BNGO stock rose from about 50 cents in mid-December to $5.36 per share as of Jan. 12. So on Jan. 8, they first sold shares at $3.05 per share. This brought in $82.8 million, but later it increased to $101.8 million.
Then BNGO stock ran up to $11.05 as of Jan. 29. At one point BNGO topped $12.58 on Jan. 25. The company immediately took advantage of this again and sold shares at $6 per share. It looks like the company now has raised another $230 million (before capital-raise expenses) in this second round, according to its recent prospectus.
Total Cash In the Bank
In the last two rounds, both within the space of one month, the San Diego biotech company raised something like $332 million, before underwriting expenses. I suspect that means about $300 million was brought into the company on a net basis.

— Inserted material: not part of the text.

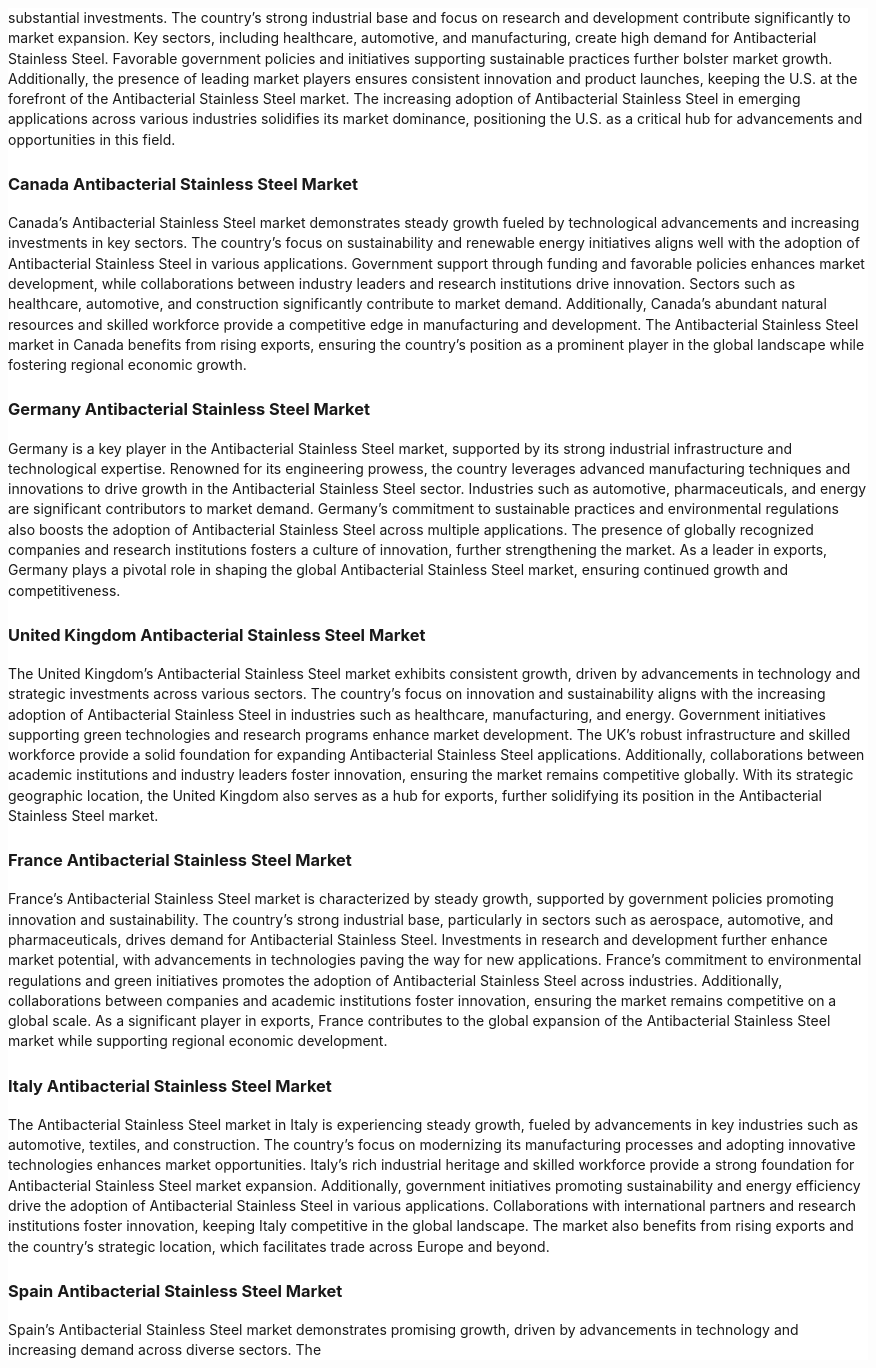 substantial investments. The country&rsquo;s strong industrial base and focus on research and development contribute significantly to market expansion. Key sectors, including healthcare, automotive, and manufacturing, create high demand for Antibacterial Stainless Steel. Favorable government policies and initiatives supporting sustainable practices further bolster market growth. Additionally, the presence of leading market players ensures consistent innovation and product launches, keeping the U.S. at the forefront of the Antibacterial Stainless Steel market. The increasing adoption of Antibacterial Stainless Steel in emerging applications across various industries solidifies its market dominance, positioning the U.S. as a critical hub for advancements and opportunities in this field.</p><h3>Canada Antibacterial Stainless Steel Market</h3><p>Canada&rsquo;s Antibacterial Stainless Steel market demonstrates steady growth fueled by technological advancements and increasing investments in key sectors. The country&rsquo;s focus on sustainability and renewable energy initiatives aligns well with the adoption of Antibacterial Stainless Steel in various applications. Government support through funding and favorable policies enhances market development, while collaborations between industry leaders and research institutions drive innovation. Sectors such as healthcare, automotive, and construction significantly contribute to market demand. Additionally, Canada&rsquo;s abundant natural resources and skilled workforce provide a competitive edge in manufacturing and development. The Antibacterial Stainless Steel market in Canada benefits from rising exports, ensuring the country&rsquo;s position as a prominent player in the global landscape while fostering regional economic growth.</p><h3>Germany Antibacterial Stainless Steel Market</h3><p>Germany is a key player in the Antibacterial Stainless Steel market, supported by its strong industrial infrastructure and technological expertise. Renowned for its engineering prowess, the country leverages advanced manufacturing techniques and innovations to drive growth in the Antibacterial Stainless Steel sector. Industries such as automotive, pharmaceuticals, and energy are significant contributors to market demand. Germany&rsquo;s commitment to sustainable practices and environmental regulations also boosts the adoption of Antibacterial Stainless Steel across multiple applications. The presence of globally recognized companies and research institutions fosters a culture of innovation, further strengthening the market. As a leader in exports, Germany plays a pivotal role in shaping the global Antibacterial Stainless Steel market, ensuring continued growth and competitiveness.</p><h3>United Kingdom Antibacterial Stainless Steel Market</h3><p>The United Kingdom&rsquo;s Antibacterial Stainless Steel market exhibits consistent growth, driven by advancements in technology and strategic investments across various sectors. The country&rsquo;s focus on innovation and sustainability aligns with the increasing adoption of Antibacterial Stainless Steel in industries such as healthcare, manufacturing, and energy. Government initiatives supporting green technologies and research programs enhance market development. The UK&rsquo;s robust infrastructure and skilled workforce provide a solid foundation for expanding Antibacterial Stainless Steel applications. Additionally, collaborations between academic institutions and industry leaders foster innovation, ensuring the market remains competitive globally. With its strategic geographic location, the United Kingdom also serves as a hub for exports, further solidifying its position in the Antibacterial Stainless Steel market.</p><h3>France Antibacterial Stainless Steel Market</h3><p>France&rsquo;s Antibacterial Stainless Steel market is characterized by steady growth, supported by government policies promoting innovation and sustainability. The country&rsquo;s strong industrial base, particularly in sectors such as aerospace, automotive, and pharmaceuticals, drives demand for Antibacterial Stainless Steel. Investments in research and development further enhance market potential, with advancements in technologies paving the way for new applications. France&rsquo;s commitment to environmental regulations and green initiatives promotes the adoption of Antibacterial Stainless Steel across industries. Additionally, collaborations between companies and academic institutions foster innovation, ensuring the market remains competitive on a global scale. As a significant player in exports, France contributes to the global expansion of the Antibacterial Stainless Steel market while supporting regional economic development.</p><h3>Italy Antibacterial Stainless Steel Market</h3><p>The Antibacterial Stainless Steel market in Italy is experiencing steady growth, fueled by advancements in key industries such as automotive, textiles, and construction. The country&rsquo;s focus on modernizing its manufacturing processes and adopting innovative technologies enhances market opportunities. Italy&rsquo;s rich industrial heritage and skilled workforce provide a strong foundation for Antibacterial Stainless Steel market expansion. Additionally, government initiatives promoting sustainability and energy efficiency drive the adoption of Antibacterial Stainless Steel in various applications. Collaborations with international partners and research institutions foster innovation, keeping Italy competitive in the global landscape. The market also benefits from rising exports and the country&rsquo;s strategic location, which facilitates trade across Europe and beyond.</p><h3>Spain Antibacterial Stainless Steel Market</h3><p>Spain&rsquo;s Antibacterial Stainless Steel market demonstrates promising growth, driven by advancements in technology and increasing demand across diverse sectors. The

In addition, BioNano Genomics claims that it already had between $38 and $39 million in cash on hand as of Dec. 31. In addition, the company received cash from warrants that exercised their right to buy shares. That was $7.7 million of additional cash received between Jan. 1, 2021, and Jan. 15, 2021. Bionano Genomics also raised $16.9 million before expenses from a prior capital-raise program.
Thus, existing cash adds up to about $60 million or so, after underwriting expenses. As a result, I now estimate the total cash in the bank is at least $392 million, and it could be more than $430 million.
This is because the total warrants outstanding as of Sept. 30, according to page 14 of its latest 10-Q was 29.709 million. Moreover, the average exercise price was $1.54.
Therefore, the company has probably raised all of this money, i.e., $1.54 times 29.709 million, or $45.75 million. The prospectus said $7.7 million in warrants that had exercised. This means the company is likely to receive another $38 million.
So total cash in the bank is probably $392 million, plus $38 million, totaling about $430 million. This is important because the market value of BNGO stock is now about $2.3 billion, depending on how many shares are outstanding.
As a result, cash is equal to about 18.7% of the total market value of the company. That is a high percentage. It also allows the company to burn through higher expenses for a good while.
The Cash Burn Rate
BioNano Genomics provided a financial update in its latest prospectus. It expects revenue for the quarter ending Dec. 31 to fall between $3.8 million and $4.2 million.
This is substantially higher than its previous quarter when revenue was $1.96 million (up 104% at the mid-point of the estimate). In addition, a year ago Q4 it generated $3.3 million in revenue. So this quarter its revenue will be 21% higher (at the mid-point).
That’s the good news. But consider this. In the past nine months, the company burned through $26.2 million, and this Q4 it probably burned another $9.5 million (based on last year). That brings its total annual burn rate to $35.8 million.
The company now likely has $430 million in the bank, and this will allow it to cover its burn rate for at least 10 to 12 years, if need be. However, BNGO stock won’t stay where it is if the company cannot get profitable well before then.
What to Do With BNGO Stock
Therefore, I suspect most investors will want to see what the company says that its net cash balance present works out to. In addition, they will want to see what burn rate the company is projecting. Based on that, BNGO stock is probably near its highs for the time being.
However, I want to point out that the company has been very smart in taking advantage of its higher price. This is exactly what capitalism and the stock market are there for. They astutely used the spike in the stock price to raise cash to allow the company to survive until it can get profitable.
Moreover, it is possible the company could even do another capital raise, especially if they are considering making an acquisition. I would not be surprised to see this happen.
On the date of publication, Mark R. Hake did not hold a long or short position (either directly or indirectly) in any of the stocks in this article.